====== Provided passage ======
In our game-based learning program overview, Sun Prairie Area School District educator Mary Headington shared the story of Susan, a student in her class who typically struggled with coursework. Susan was discouraged by her struggles with her coursework and consequently had a hard time believing she was smart. Mary often wrestled with the best way to help Susan, and when she started to use game-based learning in her classroom, something amazing happened.
During gameplay time, Mary was intrigued to see that students would often ask Susan for help. Mary observed that students who typically struggle in class aren’t afraid of failure - so they’re quick to explore, experiment, and immerse themselves in a game-based learning unit. Students who typically excelled in class would struggle because they were unfamiliar with this mode of learning and afraid to do something wrong - they were afraid to fail. This surprising dynamic meant that as gameplay continued, the students at the top of the class would ask Susan for help, an inversion that wasn’t lost on Susan. In fact, it didn’t take long before Susan proudly proclaimed, “I’m smart!” as she returned to her desk after helping a classmate.
====== Excerpted records ======
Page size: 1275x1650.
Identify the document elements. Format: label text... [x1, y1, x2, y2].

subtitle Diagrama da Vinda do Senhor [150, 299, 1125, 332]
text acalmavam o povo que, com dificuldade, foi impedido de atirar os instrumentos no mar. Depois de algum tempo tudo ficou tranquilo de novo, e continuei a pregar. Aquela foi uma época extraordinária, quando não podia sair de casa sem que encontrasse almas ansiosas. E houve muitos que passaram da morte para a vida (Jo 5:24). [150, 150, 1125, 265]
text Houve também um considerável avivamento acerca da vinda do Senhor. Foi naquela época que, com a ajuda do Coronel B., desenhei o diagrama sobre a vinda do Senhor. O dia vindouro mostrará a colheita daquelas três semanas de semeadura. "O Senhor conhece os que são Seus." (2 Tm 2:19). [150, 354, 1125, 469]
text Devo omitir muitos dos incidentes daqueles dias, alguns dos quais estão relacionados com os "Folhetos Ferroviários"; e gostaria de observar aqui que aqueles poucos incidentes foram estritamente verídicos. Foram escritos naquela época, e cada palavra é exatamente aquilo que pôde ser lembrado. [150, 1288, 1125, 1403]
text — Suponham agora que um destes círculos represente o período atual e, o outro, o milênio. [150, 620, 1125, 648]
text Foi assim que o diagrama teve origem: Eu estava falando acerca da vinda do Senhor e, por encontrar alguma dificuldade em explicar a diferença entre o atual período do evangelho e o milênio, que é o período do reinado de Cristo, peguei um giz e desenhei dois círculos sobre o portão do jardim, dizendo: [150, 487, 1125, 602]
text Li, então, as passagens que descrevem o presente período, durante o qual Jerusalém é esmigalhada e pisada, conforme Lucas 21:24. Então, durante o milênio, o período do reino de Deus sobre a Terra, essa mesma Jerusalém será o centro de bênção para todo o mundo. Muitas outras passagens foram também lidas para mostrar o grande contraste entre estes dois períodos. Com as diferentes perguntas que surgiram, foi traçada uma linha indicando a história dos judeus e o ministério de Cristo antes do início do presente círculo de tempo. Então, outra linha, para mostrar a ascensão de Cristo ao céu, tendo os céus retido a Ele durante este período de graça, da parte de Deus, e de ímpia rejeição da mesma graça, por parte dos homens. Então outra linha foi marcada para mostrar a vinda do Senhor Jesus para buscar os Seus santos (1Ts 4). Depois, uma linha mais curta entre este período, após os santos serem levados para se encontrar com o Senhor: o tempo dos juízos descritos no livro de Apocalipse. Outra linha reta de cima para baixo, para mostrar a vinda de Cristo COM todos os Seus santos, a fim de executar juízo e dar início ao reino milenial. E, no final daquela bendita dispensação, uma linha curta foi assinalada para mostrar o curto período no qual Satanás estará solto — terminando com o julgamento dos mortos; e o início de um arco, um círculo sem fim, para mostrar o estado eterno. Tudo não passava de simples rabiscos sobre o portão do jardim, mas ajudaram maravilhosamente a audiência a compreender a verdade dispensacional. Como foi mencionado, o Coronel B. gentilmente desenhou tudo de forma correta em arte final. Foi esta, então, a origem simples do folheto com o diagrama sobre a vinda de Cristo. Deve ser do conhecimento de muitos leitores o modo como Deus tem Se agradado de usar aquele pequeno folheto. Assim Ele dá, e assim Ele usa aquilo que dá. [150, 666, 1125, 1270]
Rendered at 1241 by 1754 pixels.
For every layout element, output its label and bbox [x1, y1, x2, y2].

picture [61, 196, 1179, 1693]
======
◆ Directives:
1. Answer these questions from the passage about Susan:
(a) Which school district does Mary Headington work for?
(b) During gameplay time, what did students often ask Susan for?
(c) What did Susan proudly proclaim as she returned to her desk?
2. In the passage about Susan, write out the part that opens with the words containing "During gameplay time, Mary" and closes with "helping a classmate.", replacing "gameplay" with "play".
The rows are separate material with no connection to the passage about Susan.

◆ Responses for each task:
1.
(a) Sun Prairie Area School District
(b) Help
(c) "I'm smart!"

2.
During play time, Mary was intrigued to see that students would often ask Susan for help. Mary observed that students who typically struggle in class aren’t afraid of failure - so they’re quick to explore, experiment, and immerse themselves in a game-based learning unit. Students who typically excelled in class would struggle because they were unfamiliar with this mode of learning and afraid to do something wrong - they were afraid to fail. This surprising dynamic meant that as play continued, the students at the top of the class would ask Susan for help, an inversion that wasn’t lost on Susan. In fact, it didn’t take long before Susan proudly proclaimed, “I’m smart!” as she returned to her desk after helping a classmate.